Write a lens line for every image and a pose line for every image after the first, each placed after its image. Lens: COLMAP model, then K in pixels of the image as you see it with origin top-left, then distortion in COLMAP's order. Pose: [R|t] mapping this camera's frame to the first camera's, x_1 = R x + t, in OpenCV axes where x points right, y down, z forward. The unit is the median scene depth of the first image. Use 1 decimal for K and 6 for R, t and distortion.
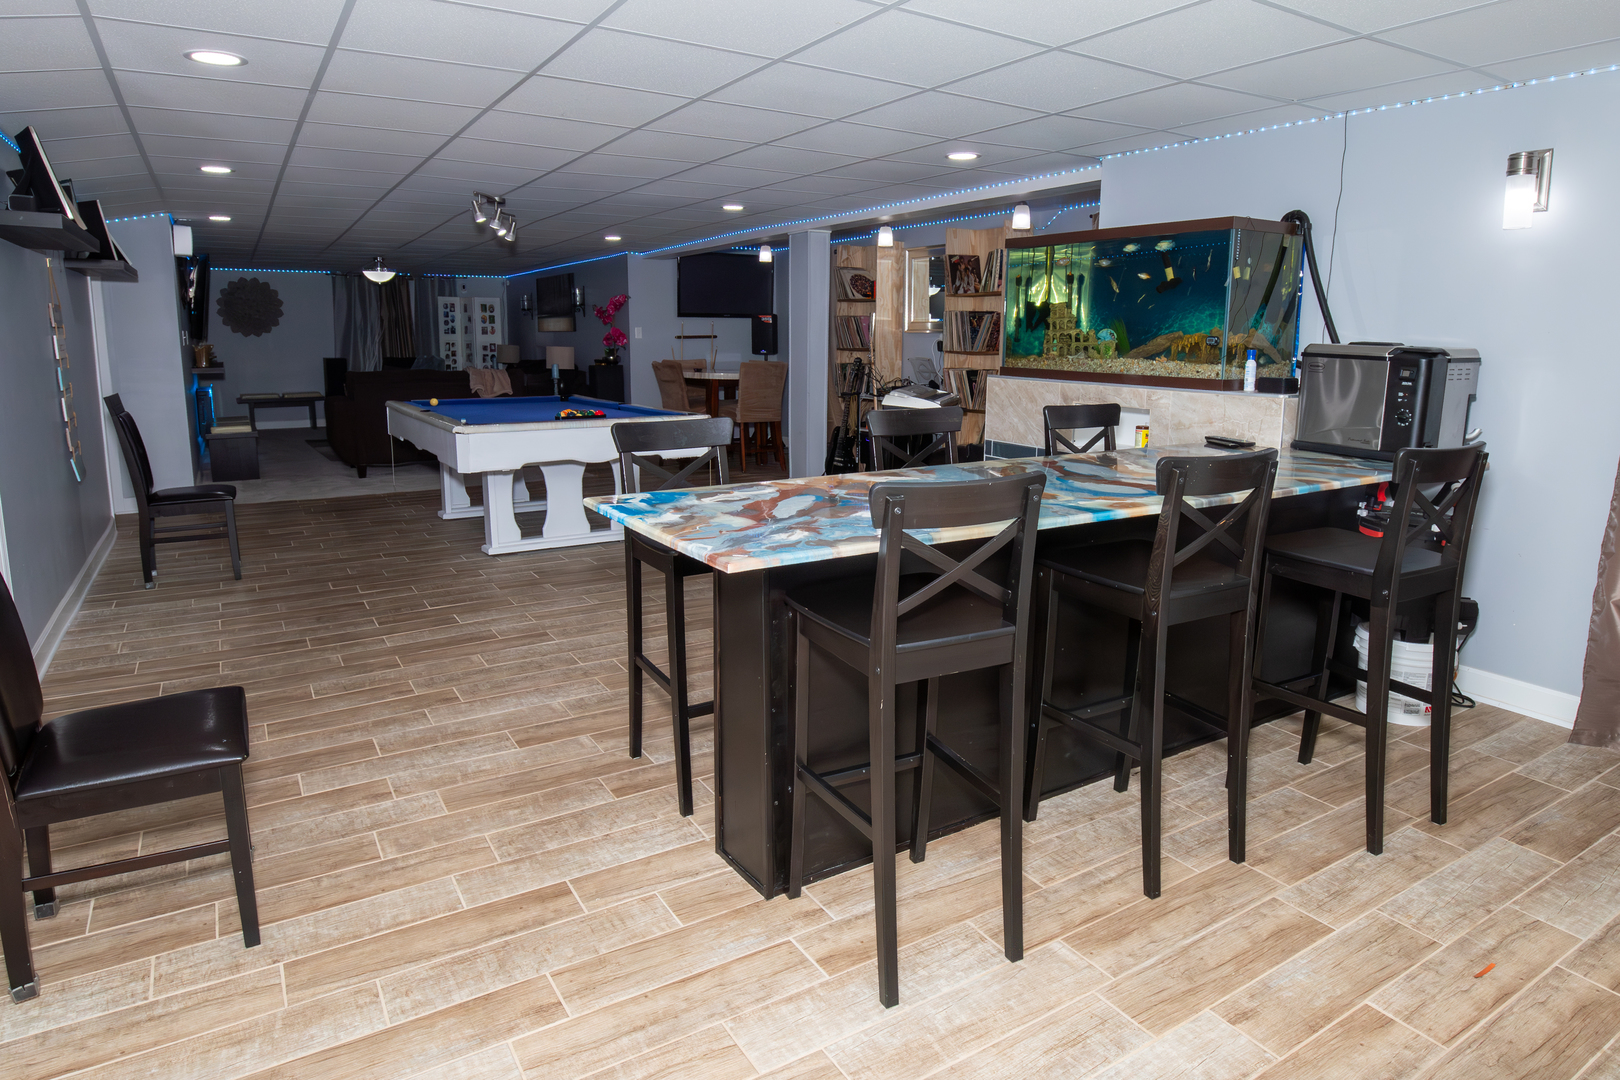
lens RADIAL K [[941.5, 0, 813.1], [0, 941.5, 502.8], [0, 0, 1]] dist [-0.031476, 0.003202]
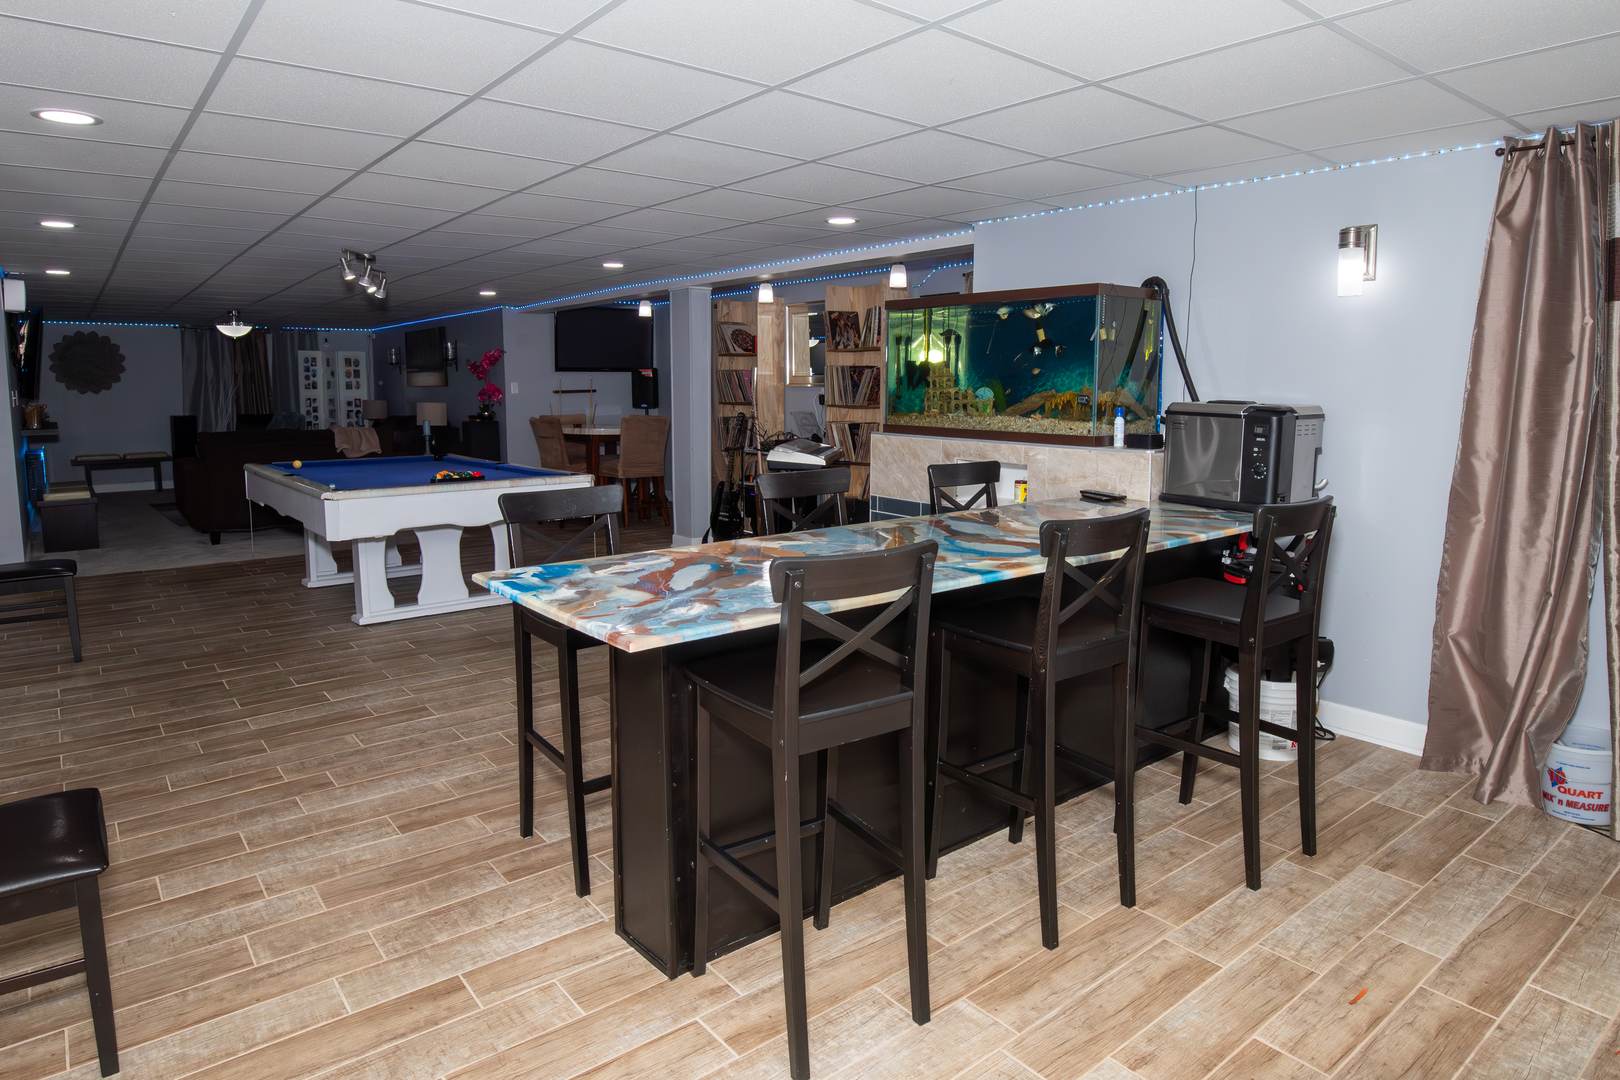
lens RADIAL K [[950.1, 0, 805.9], [0, 950.1, 504.6], [0, 0, 1]] dist [-0.029988, 0.000945]
pose [[0.992836, -0.020743, 0.117673, -0.012101], [0.026463, 0.998532, -0.047258, -0.017382], [-0.116520, 0.050033, 0.991927, -0.014735]]
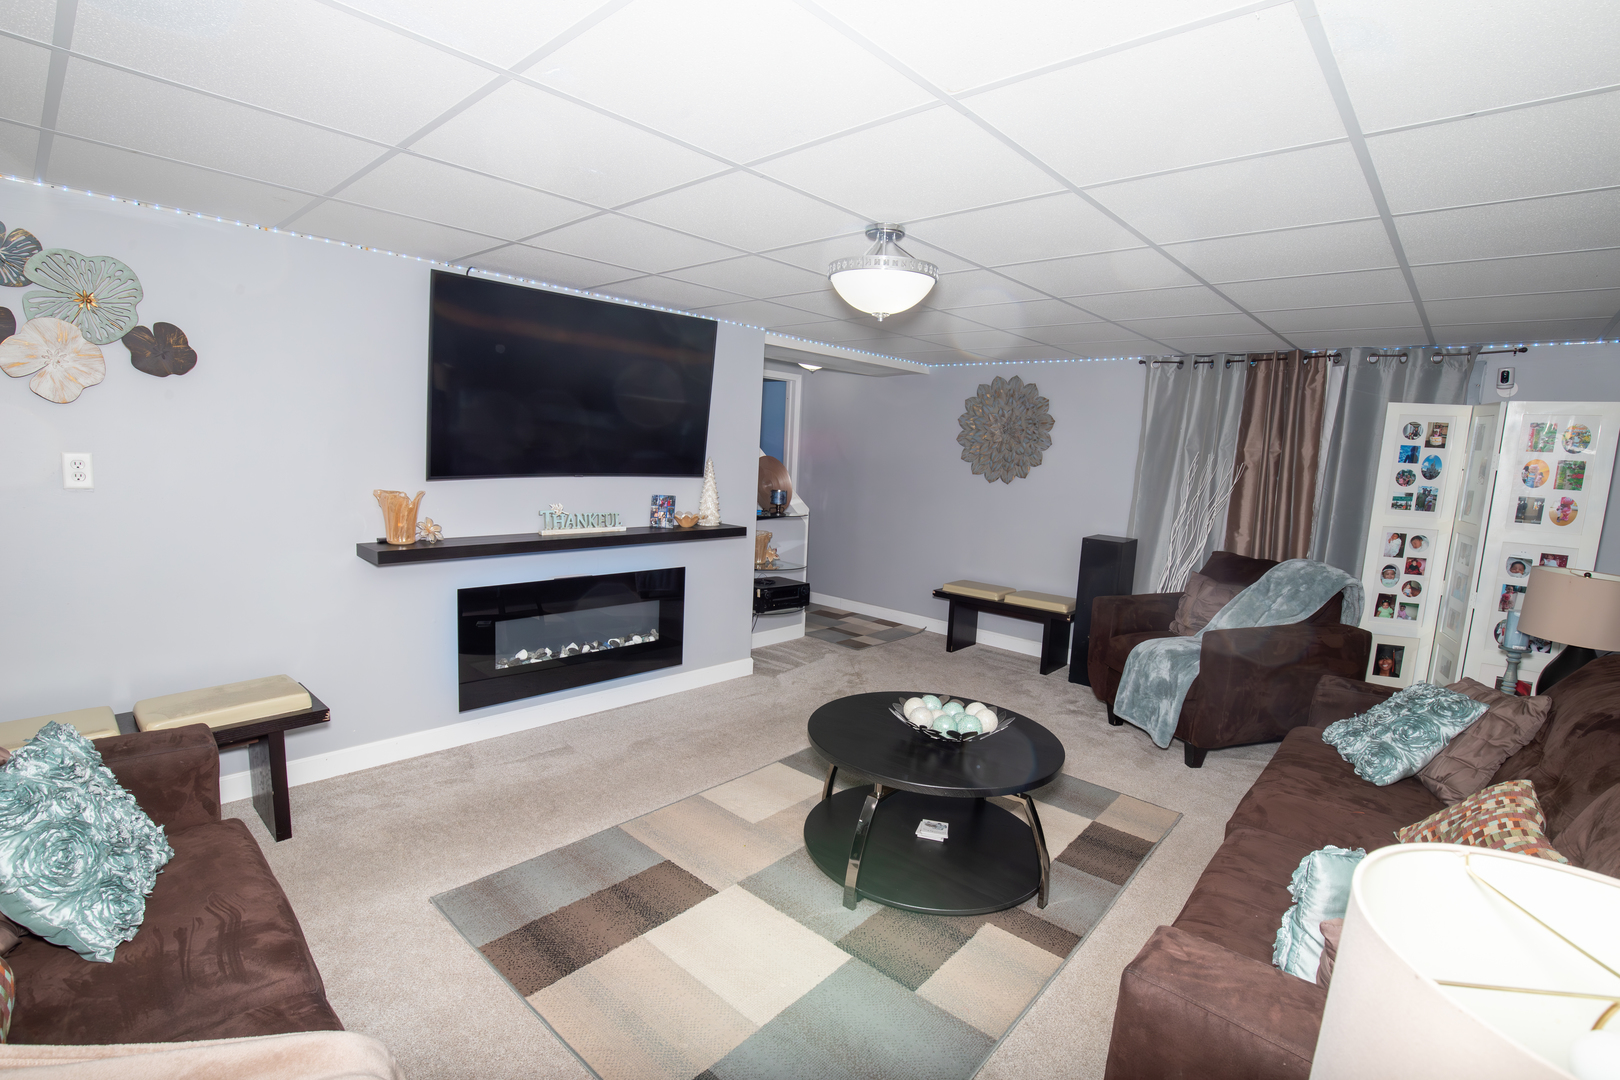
lens RADIAL K [[749.1, 0, 810.0], [0, 749.1, 540.0], [0, 0, 1]] dist [-0.040231, 0.000200]
pose [[0.280903, 0.125643, -0.951476, -0.754937], [-0.212328, 0.974963, 0.066059, -0.548835], [0.935954, 0.183469, 0.300548, 2.790736]]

• Task brief: Omit the pictures and give the material again, exactly and in full.

• Expected answer:
Write a lens line for every image and a pose line for every image after the first, each placed after its image. Lens: COLMAP model, then K in pixels of the image as you see it with origin top-left, then distortion in COLMAP's order. Pose: [R|t] mapping this camera's frame to the first camera's, x_1 = R x + t, in OpenCV axes where x points right, y down, z forward. The unit is the median scene depth of the first image. Use 1 decimal for K and 6 for R, t and distortion.
lens RADIAL K [[941.5, 0, 813.1], [0, 941.5, 502.8], [0, 0, 1]] dist [-0.031476, 0.003202]
lens RADIAL K [[950.1, 0, 805.9], [0, 950.1, 504.6], [0, 0, 1]] dist [-0.029988, 0.000945]
pose [[0.992836, -0.020743, 0.117673, -0.012101], [0.026463, 0.998532, -0.047258, -0.017382], [-0.116520, 0.050033, 0.991927, -0.014735]]
lens RADIAL K [[749.1, 0, 810.0], [0, 749.1, 540.0], [0, 0, 1]] dist [-0.040231, 0.000200]
pose [[0.280903, 0.125643, -0.951476, -0.754937], [-0.212328, 0.974963, 0.066059, -0.548835], [0.935954, 0.183469, 0.300548, 2.790736]]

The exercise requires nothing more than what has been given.